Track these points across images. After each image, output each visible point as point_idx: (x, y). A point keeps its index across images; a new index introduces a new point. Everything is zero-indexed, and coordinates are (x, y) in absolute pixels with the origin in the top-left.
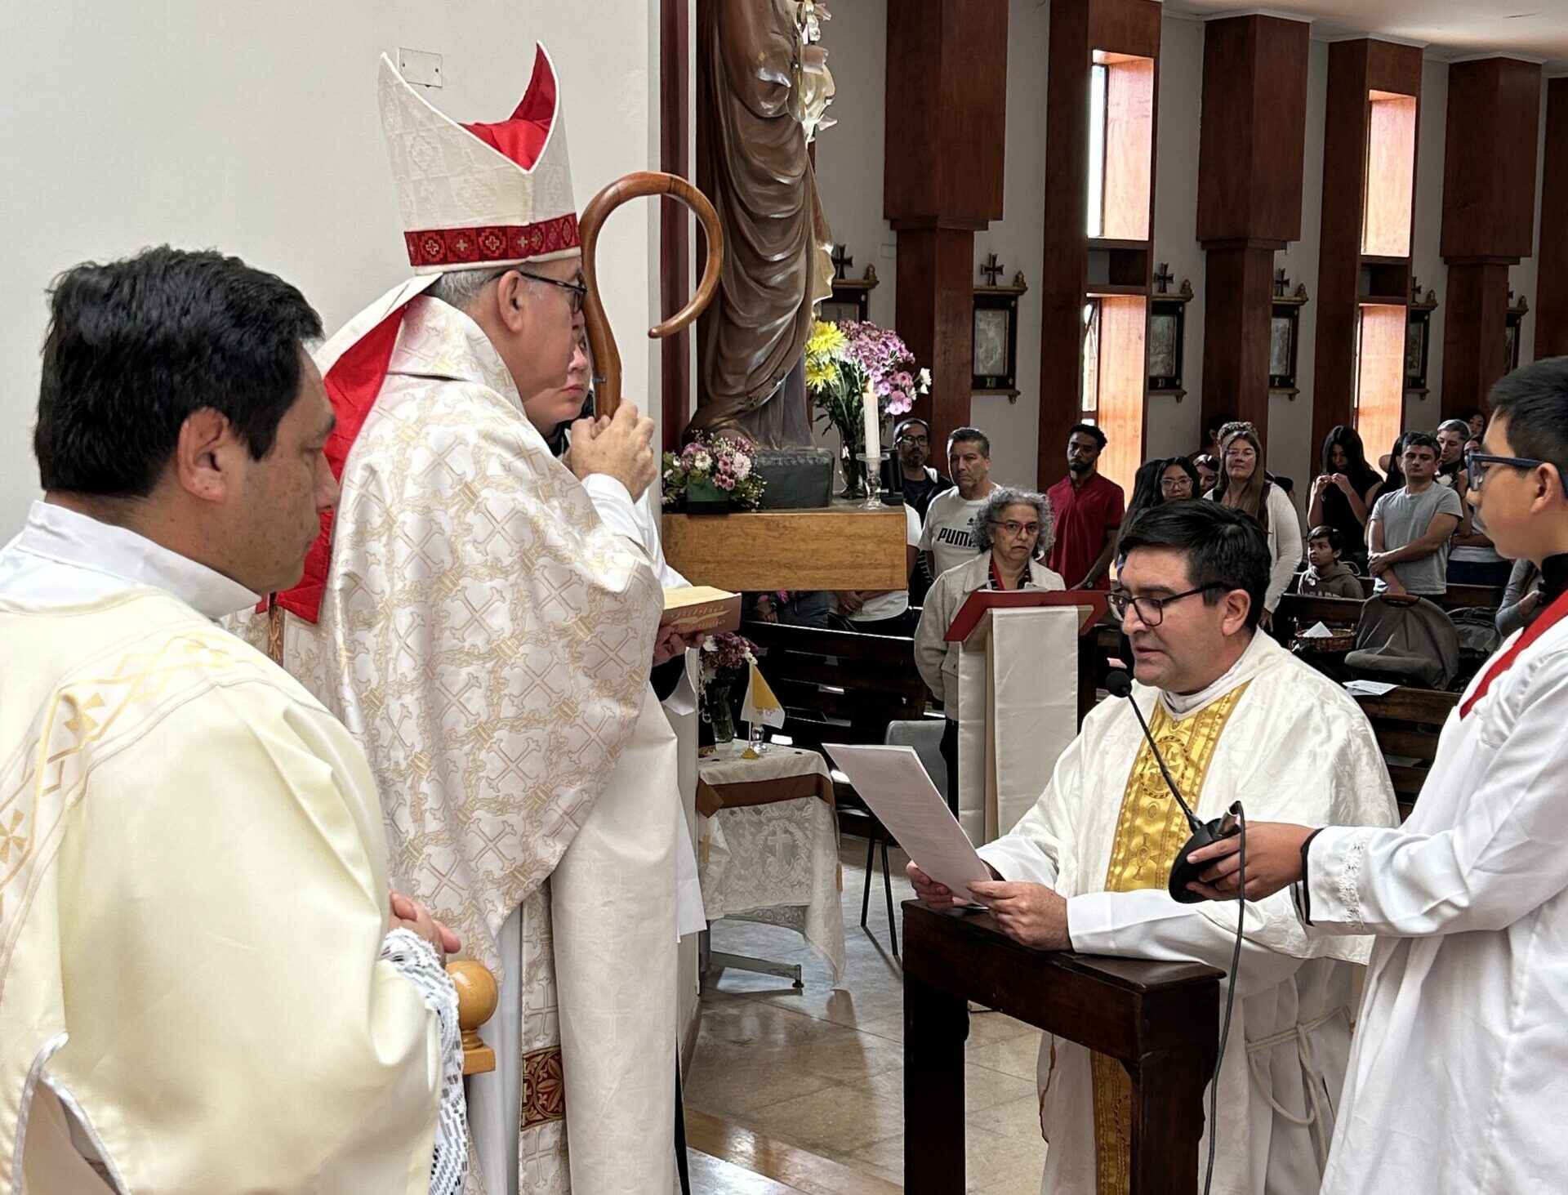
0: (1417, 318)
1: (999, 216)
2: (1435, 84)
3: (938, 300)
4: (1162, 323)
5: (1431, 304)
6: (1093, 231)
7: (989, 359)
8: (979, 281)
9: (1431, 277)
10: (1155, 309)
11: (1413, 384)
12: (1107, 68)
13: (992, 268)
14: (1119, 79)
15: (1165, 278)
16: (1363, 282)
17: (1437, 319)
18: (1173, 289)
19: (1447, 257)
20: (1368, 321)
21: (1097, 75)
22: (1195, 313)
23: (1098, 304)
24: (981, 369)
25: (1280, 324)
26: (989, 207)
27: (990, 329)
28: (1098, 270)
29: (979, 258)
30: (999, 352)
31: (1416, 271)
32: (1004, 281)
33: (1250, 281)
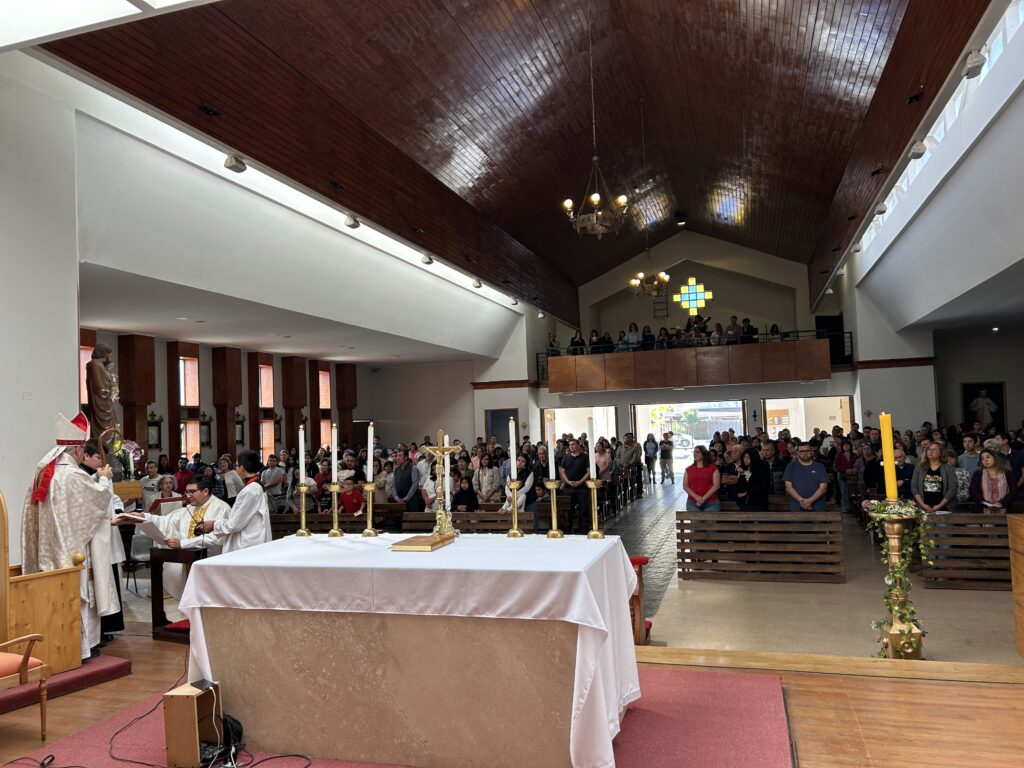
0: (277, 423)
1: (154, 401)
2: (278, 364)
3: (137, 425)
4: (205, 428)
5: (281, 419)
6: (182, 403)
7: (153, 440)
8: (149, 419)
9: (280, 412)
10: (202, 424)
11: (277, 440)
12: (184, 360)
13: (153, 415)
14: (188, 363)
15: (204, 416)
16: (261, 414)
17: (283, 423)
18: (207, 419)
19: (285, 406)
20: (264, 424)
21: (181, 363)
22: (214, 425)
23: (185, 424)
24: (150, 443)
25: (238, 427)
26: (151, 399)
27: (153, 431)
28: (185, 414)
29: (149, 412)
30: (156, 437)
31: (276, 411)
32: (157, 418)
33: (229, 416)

--------------------

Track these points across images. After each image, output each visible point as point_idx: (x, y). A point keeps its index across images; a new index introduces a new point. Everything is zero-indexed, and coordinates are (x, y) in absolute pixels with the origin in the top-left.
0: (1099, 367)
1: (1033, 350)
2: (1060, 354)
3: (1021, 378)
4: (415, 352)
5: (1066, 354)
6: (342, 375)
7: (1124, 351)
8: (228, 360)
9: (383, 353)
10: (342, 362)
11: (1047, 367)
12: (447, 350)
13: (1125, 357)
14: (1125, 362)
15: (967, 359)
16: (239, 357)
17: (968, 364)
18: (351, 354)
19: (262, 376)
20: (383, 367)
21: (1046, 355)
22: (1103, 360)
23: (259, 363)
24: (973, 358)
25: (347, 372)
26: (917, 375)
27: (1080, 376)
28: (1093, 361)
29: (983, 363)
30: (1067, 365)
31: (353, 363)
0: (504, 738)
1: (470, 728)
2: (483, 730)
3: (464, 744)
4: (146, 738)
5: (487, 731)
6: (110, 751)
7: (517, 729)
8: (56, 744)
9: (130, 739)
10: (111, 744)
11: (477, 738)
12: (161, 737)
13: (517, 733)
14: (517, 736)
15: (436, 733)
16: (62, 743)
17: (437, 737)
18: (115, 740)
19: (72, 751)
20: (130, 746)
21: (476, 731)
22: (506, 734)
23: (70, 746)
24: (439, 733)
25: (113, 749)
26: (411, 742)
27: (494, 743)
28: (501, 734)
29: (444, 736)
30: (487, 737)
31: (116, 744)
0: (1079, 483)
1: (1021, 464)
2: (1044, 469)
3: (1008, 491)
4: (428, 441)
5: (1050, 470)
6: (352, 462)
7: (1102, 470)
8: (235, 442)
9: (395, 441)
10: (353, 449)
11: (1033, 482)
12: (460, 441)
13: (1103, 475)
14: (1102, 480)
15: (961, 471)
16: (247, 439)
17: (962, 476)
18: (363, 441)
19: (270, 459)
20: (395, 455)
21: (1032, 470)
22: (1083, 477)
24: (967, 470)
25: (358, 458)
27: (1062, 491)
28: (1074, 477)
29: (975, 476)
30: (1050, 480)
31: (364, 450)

--------------------

WHAT TO PRODUCE — Within the listing above, extract exactly the lines from the line with "8: (979, 281)" to the line with "32: (1004, 281)", the two named lines included, and no others.

COMPLETED EXERCISE —
8: (979, 281)
9: (1431, 277)
10: (1155, 309)
11: (1413, 384)
12: (1107, 68)
13: (992, 268)
14: (1119, 79)
15: (1165, 278)
16: (1363, 282)
17: (1437, 319)
18: (1173, 289)
19: (1447, 257)
20: (1368, 321)
21: (1097, 75)
22: (1195, 313)
23: (1098, 304)
24: (981, 369)
25: (1280, 324)
26: (989, 207)
27: (990, 329)
28: (1098, 270)
29: (979, 258)
30: (999, 352)
31: (1416, 271)
32: (1004, 281)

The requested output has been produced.